• YOUR TASK:
The lines from the start of the data up to and including the one with "die knappe blonde acteur? Trevor" should be returned exactly, and nothing else.

• INPUT DATA:

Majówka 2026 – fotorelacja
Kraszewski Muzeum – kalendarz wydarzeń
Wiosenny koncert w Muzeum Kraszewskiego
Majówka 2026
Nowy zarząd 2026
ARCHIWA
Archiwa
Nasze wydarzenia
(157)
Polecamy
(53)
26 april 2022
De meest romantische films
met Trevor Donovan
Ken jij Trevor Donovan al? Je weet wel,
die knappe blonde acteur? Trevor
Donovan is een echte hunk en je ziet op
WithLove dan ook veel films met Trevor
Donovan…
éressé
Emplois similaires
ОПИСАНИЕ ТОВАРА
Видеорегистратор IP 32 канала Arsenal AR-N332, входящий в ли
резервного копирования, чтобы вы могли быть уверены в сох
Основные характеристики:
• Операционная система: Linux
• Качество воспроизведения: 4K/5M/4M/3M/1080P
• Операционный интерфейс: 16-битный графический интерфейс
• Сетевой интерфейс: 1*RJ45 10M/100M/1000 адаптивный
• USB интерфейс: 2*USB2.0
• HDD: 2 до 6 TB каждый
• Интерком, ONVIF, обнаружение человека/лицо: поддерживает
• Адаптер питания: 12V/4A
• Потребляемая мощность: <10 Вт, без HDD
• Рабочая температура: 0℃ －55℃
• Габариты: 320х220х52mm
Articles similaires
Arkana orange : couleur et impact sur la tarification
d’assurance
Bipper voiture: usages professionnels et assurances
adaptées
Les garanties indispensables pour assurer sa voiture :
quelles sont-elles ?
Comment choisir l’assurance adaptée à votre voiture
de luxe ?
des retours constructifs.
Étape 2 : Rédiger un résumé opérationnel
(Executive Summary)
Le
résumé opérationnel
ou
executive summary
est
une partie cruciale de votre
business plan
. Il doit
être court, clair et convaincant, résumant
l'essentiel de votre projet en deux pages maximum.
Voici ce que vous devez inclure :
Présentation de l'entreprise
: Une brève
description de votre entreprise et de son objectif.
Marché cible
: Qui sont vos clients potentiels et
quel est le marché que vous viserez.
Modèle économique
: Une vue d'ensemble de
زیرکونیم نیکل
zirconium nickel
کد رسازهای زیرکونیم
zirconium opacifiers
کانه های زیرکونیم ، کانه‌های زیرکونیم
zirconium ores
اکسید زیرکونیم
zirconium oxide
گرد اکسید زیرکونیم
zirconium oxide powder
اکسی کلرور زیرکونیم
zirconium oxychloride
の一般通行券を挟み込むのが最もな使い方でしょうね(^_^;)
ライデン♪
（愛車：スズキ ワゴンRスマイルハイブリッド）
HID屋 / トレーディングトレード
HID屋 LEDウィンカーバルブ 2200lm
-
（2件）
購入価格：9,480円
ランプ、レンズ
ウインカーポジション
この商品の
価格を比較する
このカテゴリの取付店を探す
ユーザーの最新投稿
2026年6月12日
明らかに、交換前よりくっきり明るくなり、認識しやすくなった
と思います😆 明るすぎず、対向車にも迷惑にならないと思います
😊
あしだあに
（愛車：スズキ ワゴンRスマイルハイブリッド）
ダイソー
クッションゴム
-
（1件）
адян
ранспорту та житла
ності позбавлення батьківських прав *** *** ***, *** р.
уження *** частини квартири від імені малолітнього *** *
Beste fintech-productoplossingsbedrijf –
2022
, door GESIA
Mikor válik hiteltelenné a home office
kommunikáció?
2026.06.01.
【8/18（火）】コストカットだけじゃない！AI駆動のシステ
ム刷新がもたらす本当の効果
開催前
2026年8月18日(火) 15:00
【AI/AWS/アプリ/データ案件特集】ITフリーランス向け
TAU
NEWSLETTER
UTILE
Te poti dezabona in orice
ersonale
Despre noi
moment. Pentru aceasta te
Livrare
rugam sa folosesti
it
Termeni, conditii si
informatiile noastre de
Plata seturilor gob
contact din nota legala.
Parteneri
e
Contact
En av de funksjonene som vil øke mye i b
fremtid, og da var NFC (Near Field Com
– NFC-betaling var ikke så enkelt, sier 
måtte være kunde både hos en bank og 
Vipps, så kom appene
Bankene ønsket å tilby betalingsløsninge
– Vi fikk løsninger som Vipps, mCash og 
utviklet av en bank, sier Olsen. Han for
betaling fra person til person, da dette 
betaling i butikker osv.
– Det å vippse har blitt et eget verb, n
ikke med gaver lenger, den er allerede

• RESPONSE AREA:
Majówka 2026 – fotorelacja
Kraszewski Muzeum – kalendarz wydarzeń
Wiosenny koncert w Muzeum Kraszewskiego
Majówka 2026
Nowy zarząd 2026
ARCHIWA
Archiwa
Nasze wydarzenia
(157)
Polecamy
(53)
26 april 2022
De meest romantische films
met Trevor Donovan
Ken jij Trevor Donovan al? Je weet wel,
die knappe blonde acteur? Trevor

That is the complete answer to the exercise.